In Durban, Lee also held summit talks with South African President Jacob Zuma, reaching agreements to enhance nuclear energy cooperation, including building atomic reactors and power plants, and to boost investment and trade in order to strengthen economic ties between the two nations.
South Africa is Africa's biggest economy and the only African member of the Group of 20 economic forum.
The two-day visit to the resource-rich Congo was focused on economic cooperation.
Lee and Congolese President Joseph Kabila agreed in summit talks to work together to rebuild the war-torn Congo through a combination of Korea's technologies and Congo's rich national resources.
Specifically, Lee offered to share South Korea's economic development experience with Congo to cooperate in transferring agricultural technologies, human resources training and drawing up national development strategies. Congo has been trying to rebuild the country since a civil war in the early 2000s.
Kabila agreed to facilitate projects in which South Korean firms have been trying to take part, such as building water purification facilities and ports and developing mineral resources, including copper.
The two sides signed a series of agreements laying the legal grounds for economic cooperation as well as agreements to link social infrastructure construction to resources development and to conduct joint oil exploration.
In Ethiopia, Lee repeatedly expressed gratitude for helping South Korea during the Korean War.

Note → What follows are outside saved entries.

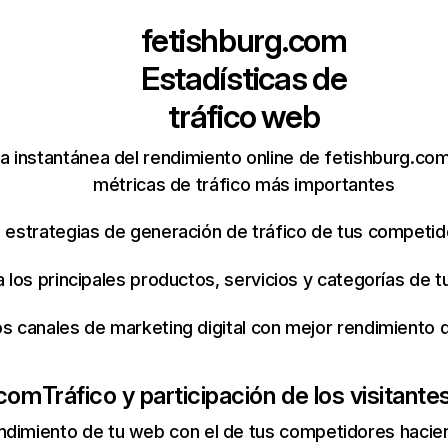
fetishburg.com
Estadísticas de
tráfico web
a instantánea del rendimiento online de fetishburg.co
métricas de tráfico más importantes
s estrategias de generación de tráfico de tus competi
ca los principales productos, servicios y categorías de
os canales de marketing digital con mejor rendimiento
.com
Tráfico y participación de los visitante
ndimiento de tu web con el de tus competidores hacie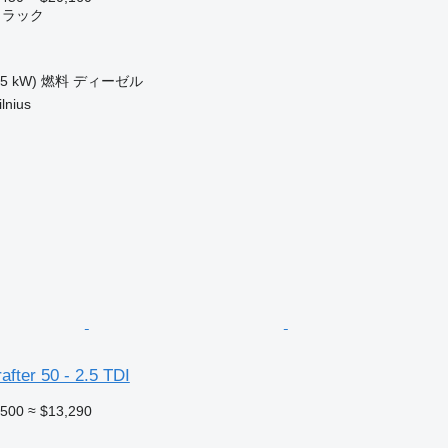
トラック
75 kW)
燃料
ディーゼル
nius
fter 50 - 2.5 TDI
,500
≈ $13,290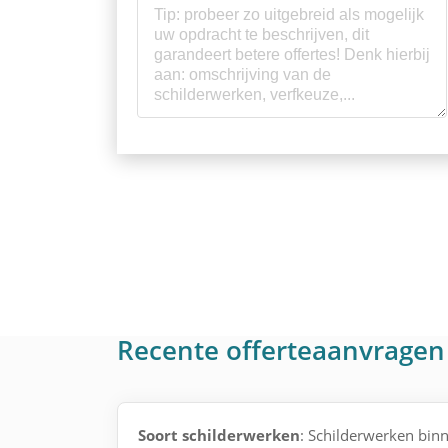
Recente offerteaanvragen
Soort schilderwerken
: Schilderwerken binn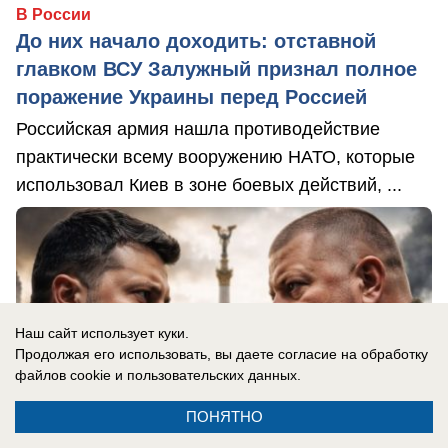
В России
До них начало доходить: отставной
главком ВСУ Залужный признал полное
поражение Украины перед Россией
Российская армия нашла противодействие
практически всему вооружению НАТО, которые
использовал Киев в зоне боевых действий, ...
Наш сайт использует куки.
Продолжая его использовать, вы даете согласие на обработку
файлов cookie
и пользовательских данных.
ПОНЯТНО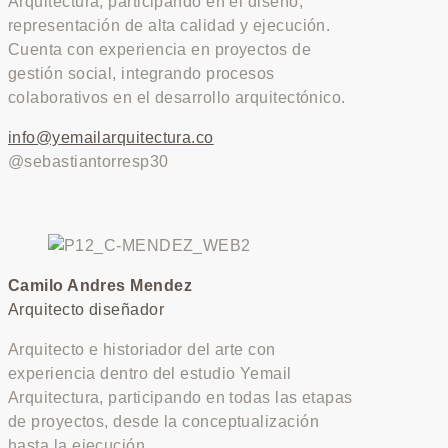
Arquitectura, participando en el diseño,
representación de alta calidad y ejecución.
Cuenta con experiencia en proyectos de
gestión social, integrando procesos
colaborativos en el desarrollo arquitectónico.
info@yemailarquitectura.co
@sebastiantorresp30
Camilo Andres Mendez
Arquitecto diseñador
Arquitecto e historiador del arte con
experiencia dentro del estudio Yemail
Arquitectura, participando en todas las etapas
de proyectos, desde la conceptualización
hasta la ejecución.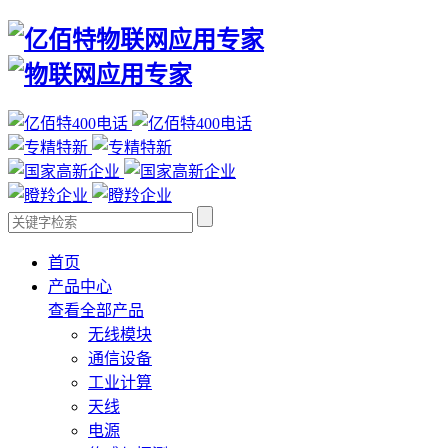
首页
产品中心
查看全部产品
无线模块
通信设备
工业计算
天线
电源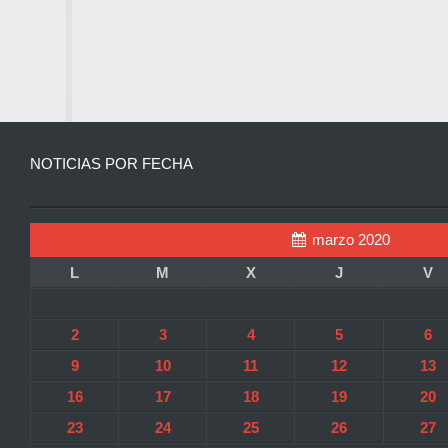
NOTICIAS POR FECHA
marzo 2020
L
M
X
J
V
2
3
4
5
6
9
10
11
12
13
16
17
18
19
20
23
24
25
26
27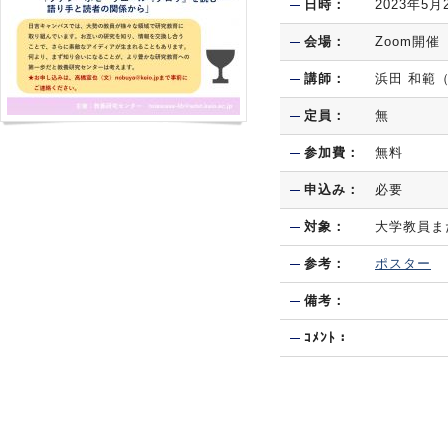
日時：
2023年5月
会場：
Zoom開催
講師：
浜田 和範
定員：
無
参加費：
無料
申込み：
必要
対象：
大学教員ま
参考：
ポスター
備考：
ｺﾒﾝﾄ：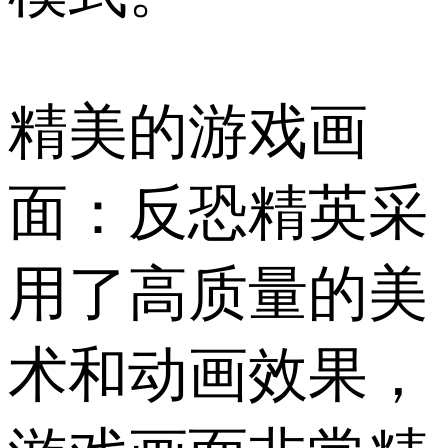
精美的游戏画
面：反恐精英采
用了高质量的美
术和动画效果，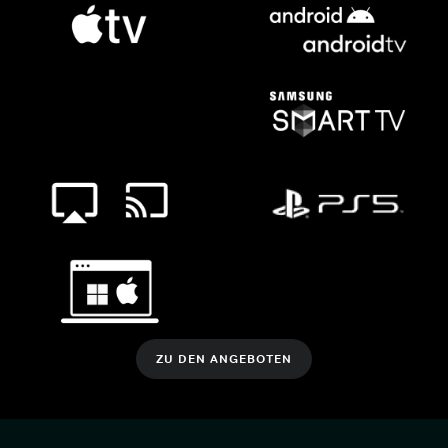
ZU DEN ANGEBOTEN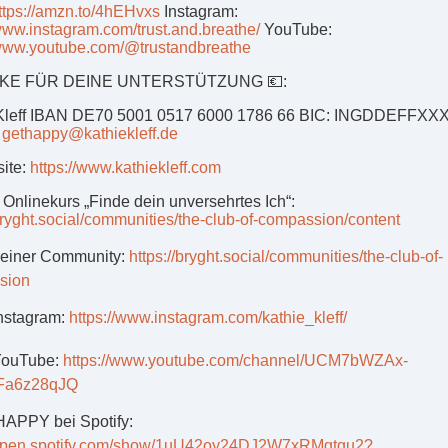
ttps://amzn.to/4hEHvxs
Instagram:
/www.instagram.com/trust.and.breathe/
YouTube:
/www.youtube.com/@trustandbreathe
NKE FÜR DEINE UNTERSTÜTZUNG 💶:
 Kleff IBAN DE70 5001 0517 6000 1786 66 BIC: INGDDEFFXX
:
gethappy@kathiekleff.de
ite:
https://www.kathiekleff.com
 Onlinekurs „Finde dein unversehrtes Ich“:
/bryght.social/communities/the-club-of-compassion/content
meiner Community:
https://bryght.social/communities/the-club-of-
sion
Instagram:
https://www.instagram.com/kathie_kleff/
YouTube:
https://www.youtube.com/channel/UCM7bWZAx-
Fa6z28qJQ
 HAPPY bei Spotify:
//open.spotify.com/show/1uU42oy24DJ2W7xRMgtgu2?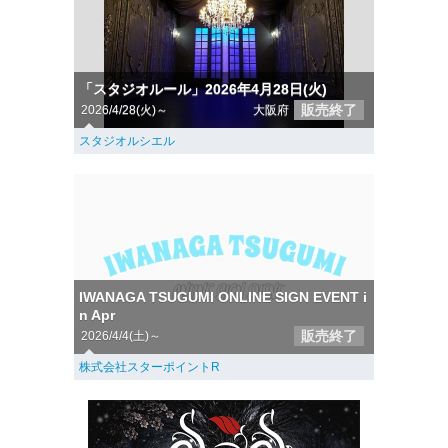
「スタジオルール」2026年4月28日(火)
販売終了
2026/4/28(火)～
大阪府
スタジオルシエル
IWANAGA TSUGUMI ONLINE SIGN EVENT i
n Apr
販売終了
2026/4/4(土)～
株式会社スターポイントR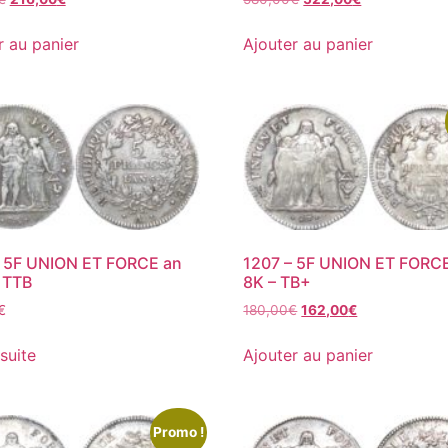
r au panier
Ajouter au panier
– 5F UNION ET FORCE an
1207 – 5F UNION ET FORC
 TTB
8K – TB+
€
180,00
€
162,00
€
 suite
Ajouter au panier
Promo !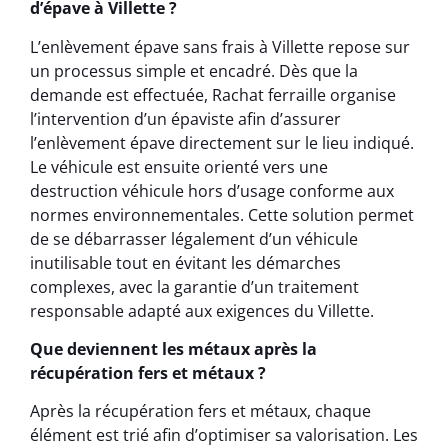
d’épave à Villette ?
L’enlèvement épave sans frais à Villette repose sur
un processus simple et encadré. Dès que la
demande est effectuée, Rachat ferraille organise
l’intervention d’un épaviste afin d’assurer
l’enlèvement épave directement sur le lieu indiqué.
Le véhicule est ensuite orienté vers une
destruction véhicule hors d’usage conforme aux
normes environnementales. Cette solution permet
de se débarrasser légalement d’un véhicule
inutilisable tout en évitant les démarches
complexes, avec la garantie d’un traitement
responsable adapté aux exigences du Villette.
Que deviennent les métaux après la
récupération fers et métaux ?
Après la récupération fers et métaux, chaque
élément est trié afin d’optimiser sa valorisation. Les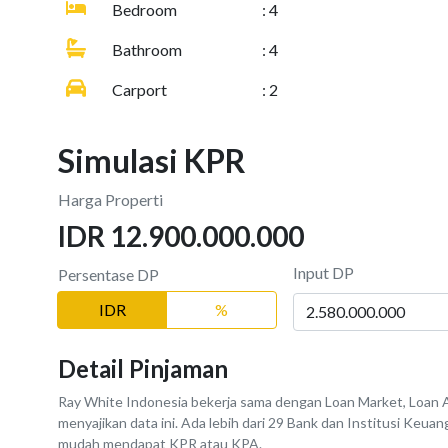
Bedroom
: 4
Bathroom
: 4
Carport
: 2
Simulasi KPR
Harga Properti
IDR 12.900.000.000
Input DP
Persentase DP
IDR
%
Detail Pinjaman
Ray White Indonesia bekerja sama dengan Loan Market, Loan A
menyajikan data ini. Ada lebih dari 29 Bank dan Institusi Keu
mudah mendapat KPR atau KPA.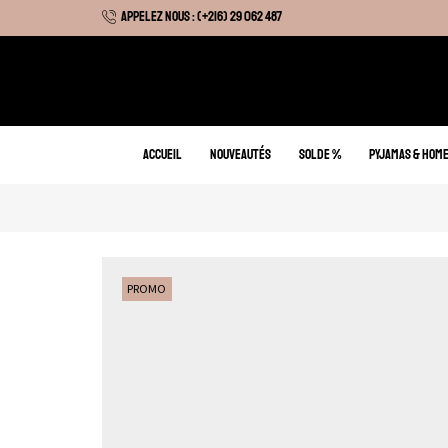
APPELEZ NOUS : (+216) 29 062 487
 Hiver : Livraison gratuite sur tous nos articles
ACCUEIL
NOUVEAUTÉS
SOLDE %
PYJAMAS & HOM
PROMO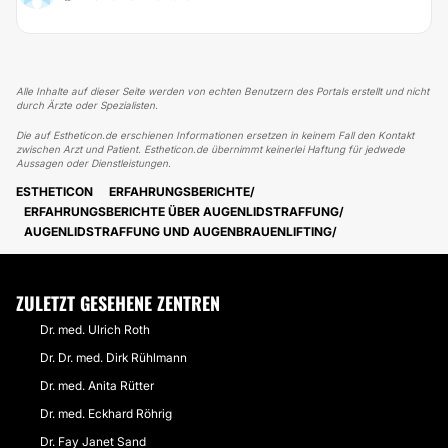
Alle Inhalte auf dieser Seite werden von echten Benutzern des Portals erstellt und nicht
durch Ärzte oder Spezialisten.
Die auf Estheticon.de erschienen Informationen ersetzen in keinem Fall den Kontakt
zwischen Arzt und Patient. Estheticon.de übernimmt keinerlei Haftung für jedwede
Aussagen oder Dienstleistungen.
ESTHETICON
ERFAHRUNGSBERICHTE
ERFAHRUNGSBERICHTE ÜBER AUGENLIDSTRAFFUNG
AUGENLIDSTRAFFUNG UND AUGENBRAUENLIFTING
ZULETZT GESEHENE ZENTREN
Dr. med. Ulrich Roth
Dr. Dr. med. Dirk Rühlmann
Dr. med. Anita Rütter
Dr. med. Eckhard Röhrig
Dr. Fay Janet Sand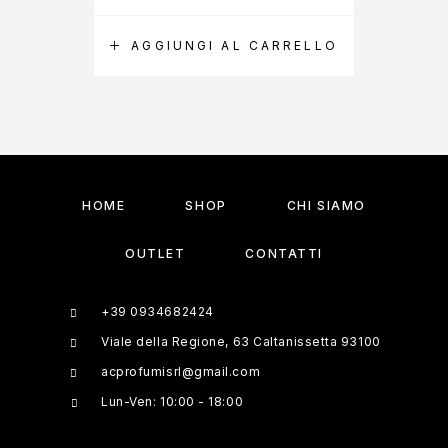
AGGIUNGI AL CARRELLO
A
HOME
SHOP
CHI SIAMO
OUTLET
CONTATTI
+39 0934682424
Viale della Regione, 63 Caltanissetta 93100
acprofumisrl@gmail.com
Lun-Ven: 10:00 - 18:00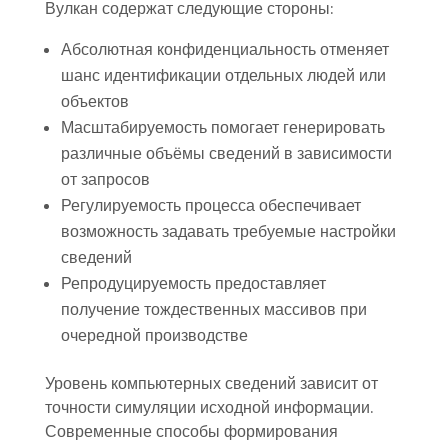
Вулкан содержат следующие стороны:
Абсолютная конфиденциальность отменяет
шанс идентификации отдельных людей или
объектов
Масштабируемость помогает генерировать
различные объёмы сведений в зависимости
от запросов
Регулируемость процесса обеспечивает
возможность задавать требуемые настройки
сведений
Репродуцируемость предоставляет
получение тождественных массивов при
очередной производстве
Уровень компьютерных сведений зависит от
точности симуляции исходной информации.
Современные способы формирования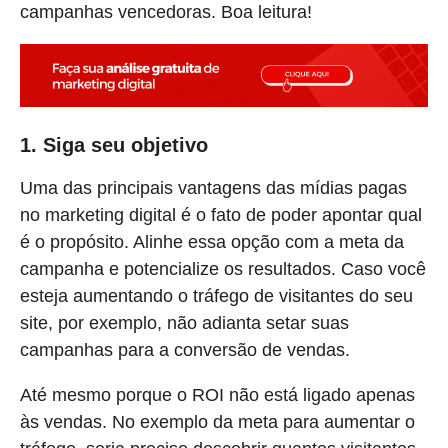
campanhas vencedoras. Boa leitura!
1. Siga seu objetivo
Uma das principais vantagens das mídias pagas
no marketing digital é o fato de poder apontar qual
é o propósito. Alinhe essa opção com a meta da
campanha e potencialize os resultados. Caso você
esteja aumentando o tráfego de visitantes do seu
site, por exemplo, não adianta setar suas
campanhas para a conversão de vendas.
Até mesmo porque o ROI não está ligado apenas
às vendas. No exemplo da meta para aumentar o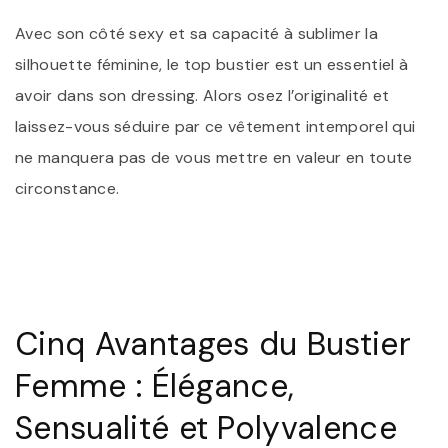
Avec son côté sexy et sa capacité à sublimer la
silhouette féminine, le top bustier est un essentiel à
avoir dans son dressing. Alors osez l’originalité et
laissez-vous séduire par ce vêtement intemporel qui
ne manquera pas de vous mettre en valeur en toute
circonstance.
Cinq Avantages du Bustier
Femme : Élégance,
Sensualité et Polyvalence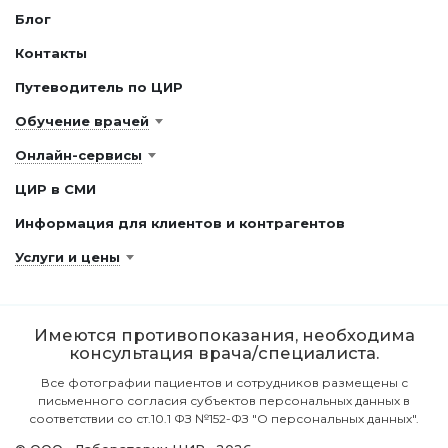
Блог
Контакты
Путеводитель по ЦИР
Обучение врачей
Онлайн-сервисы
ЦИР в СМИ
Информация для клиентов и контрагентов
Услуги и цены
Имеются противопоказания, необходима
консультация врача/специалиста.
Все фотографии пациентов и сотрудников размещены с
письменного согласия субъектов персональных данных в
соответствии со ст.10.1 ФЗ №152-ФЗ "О персональных данных".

Ethiopia is one of 16 nations that sent combat troops as part of U.N. forces to help South Korea fight off North Korea's invasion. A total of 6,037 Ethiopian troops were dispatched, with 122 killed and 536 injured. This year marks the 60th anniversary of Ethiopia's participation in the war.
"Their sacrifices safeguarded liberal democracy in the Republic of Korea. The Korean people will never forget your country, Ethiopia, which gave us a helping hand at a time when our countries did not even have diplomatic relations," Lee said during a speech at Ethiopia's top Addis Ababa University.
Lee also laid a wreath at the Korean War Memorial and met with surviving Korean War veterans.
On Saturday and Sunday, Lee visited poverty-stricken villages and engaged in volunteer work, such as spraying disinfectant at public toilets and helping to repair village facilities, in a symbolic gesture of expressing gratitude to Ethiopia.
In summit talks with Prime Minister Meles Zenawi, Lee also pledged to provide active support for Ethiopia's economic development, providing the country with the know-how and experience of South Korea's rapid development from the war's ashes to one of the world's largest economies.
"Korea is ready to go hand in hand with Africa into the future. We wish to establish a partnership that will be conducive to the common growth of both Korea and Africa in the 21st century," Lee said at Addis Ababa University.
"Ethiopia stands at the center of Korea's cooperation policies toward Africa," he said.
South Korea also agreed to help Ethiopia implement its ambitious five-year economic development plan, known as the "Growth and Transformation Plan." The two sides also signed a grant provision agreement, a rare metal exploration deal and other economic cooperation accords.